Prove that $ 2^r +2$ is sum of 2 square number, when r is a prime number not equal to 2

60 Views Asked by At

I was doing a question. Suddenly I got stuck at this last part of the problem. It was to prove $ 2^r +2 = a^2 +b^2$ where $r \neq 2$, r is a prime and $ a \neq b$. Also $r^2 -1$ is a mersenne prime. I tried to use fermat's little theorum, but to no avail. Thank you.

PS note: The problem I was solving was BMO2021 Q6.

3

There are 3 best solutions below

1
On BEST ANSWER

$2^{2k+1}+2=(2^k-1)^2+(2^k+1)^2$.

1
On

The question is wrong. If $r=11$, $2^{11}-7 = 2041$ is not a square number.

1
On

Not a 'real' answer, but it was too big for a comment.
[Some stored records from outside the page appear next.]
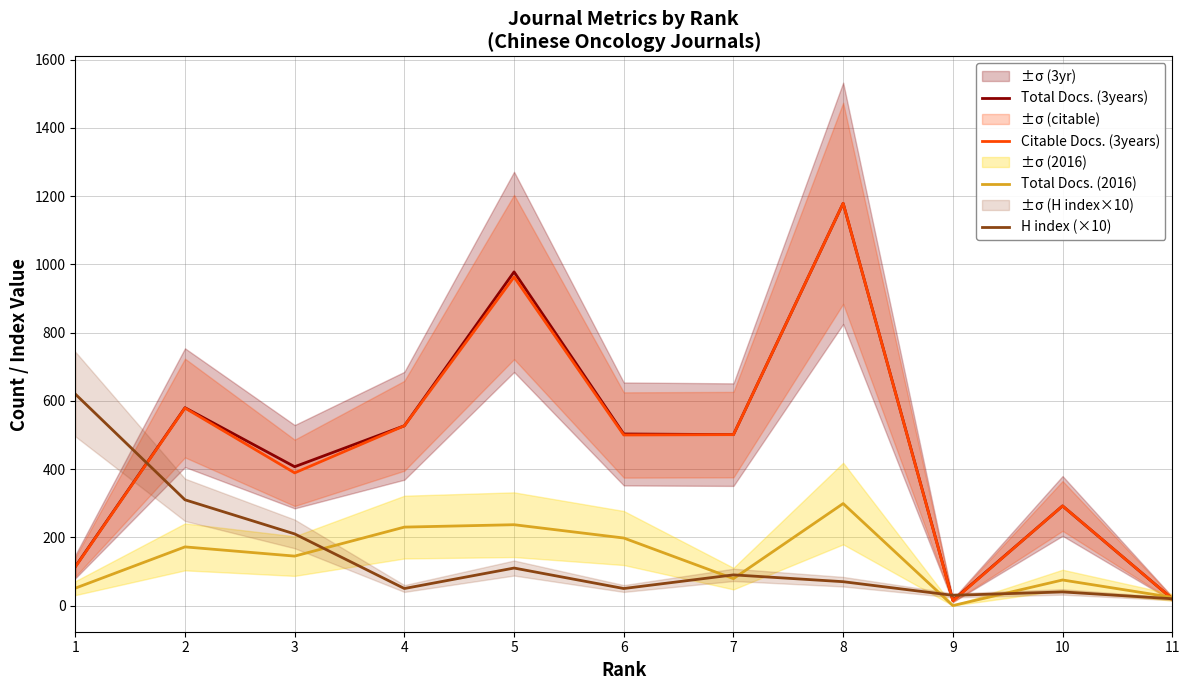

Is it true that Total Docs. (2016) equals 230 at 4?

True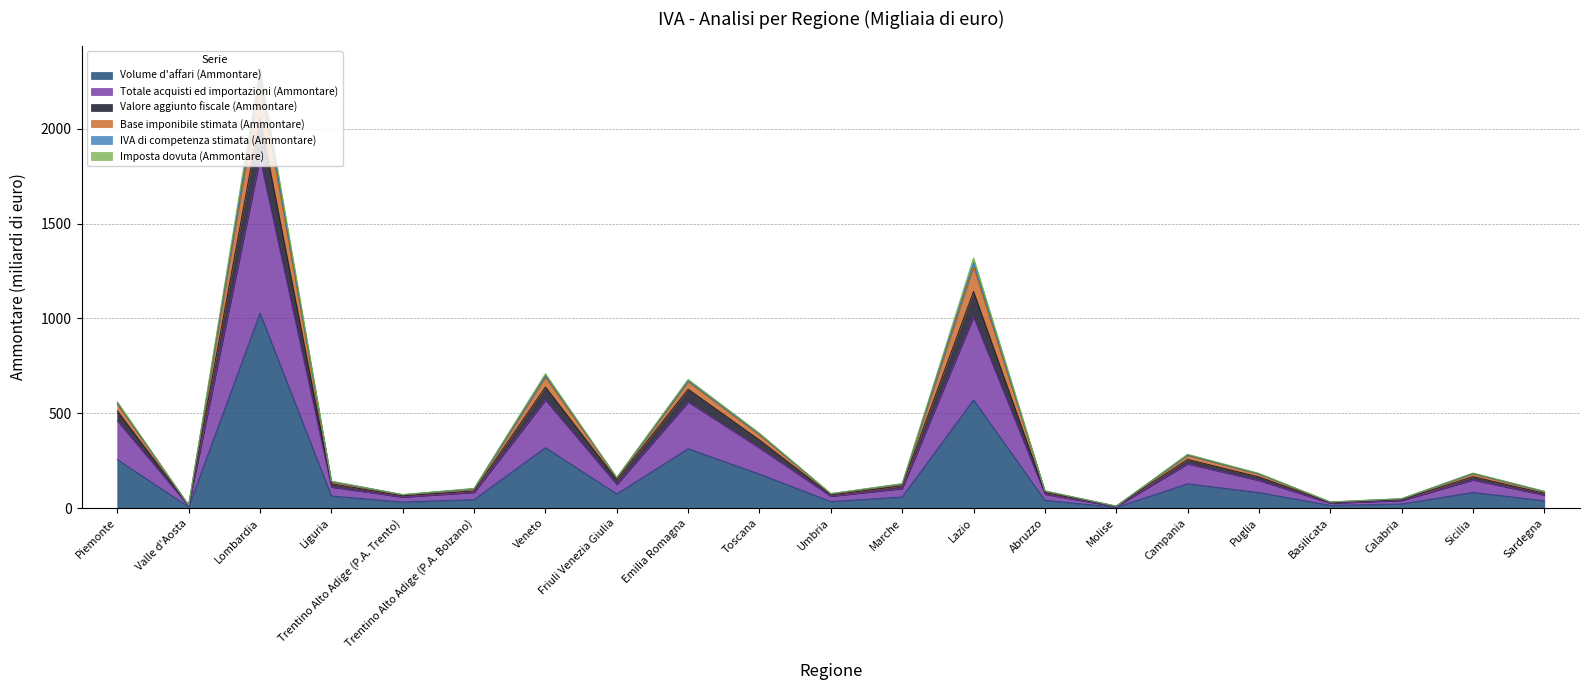

How many values in the Volume d'affari (Ammontare) series exceed 64?

11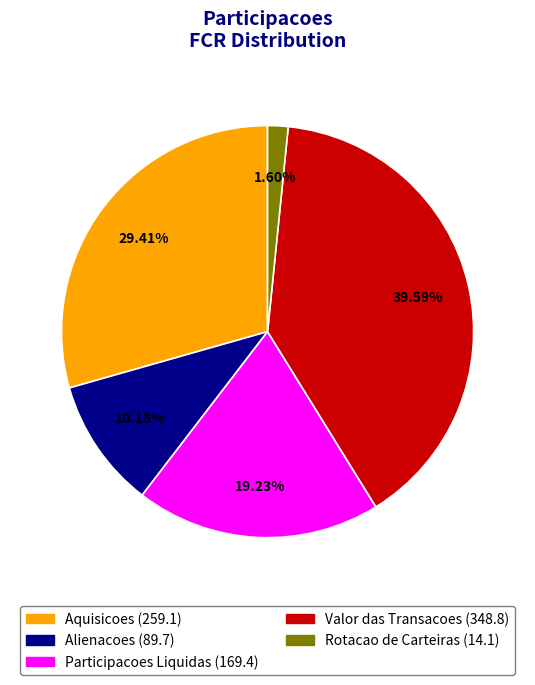

To the nearest percent, what is the difference between the largest and smallest slice percentages?

38%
I wrote and ran some Mathematica-code:

In[1]:=Clear["Global`*"];
n = 2;
ParallelTable[
  If[TrueQ[2^r + 2 == a^2 + b^2 && a != b], {r, a, b}, Nothing], {r, 
   2, 10^n}, {a, 0, 10^n}, {b, 0, 10^n}] //. {} -> Nothing

Running the code gives:

Out[1]={{{{3, 1, 3}}, {{3, 3, 1}}}, {{{5, 3, 5}}, {{5, 5, 3}}}, {{{7, 3, 
    11}}, {{7, 7, 9}}, {{7, 9, 7}}, {{7, 11, 3}}}, {{{9, 15, 
    17}}, {{9, 17, 15}}}, {{{11, 5, 45}}, {{11, 23, 39}}, {{11, 31, 
    33}}, {{11, 33, 31}}, {{11, 39, 23}}, {{11, 45, 5}}}, {{{13, 25, 
    87}}, {{13, 63, 65}}, {{13, 65, 63}}, {{13, 87, 25}}}}

So, we can see that you're not right! Because, for example, when $\text{r}=9\notin\mathbb{P}$ we get $2^9+2=15^2+17^2$.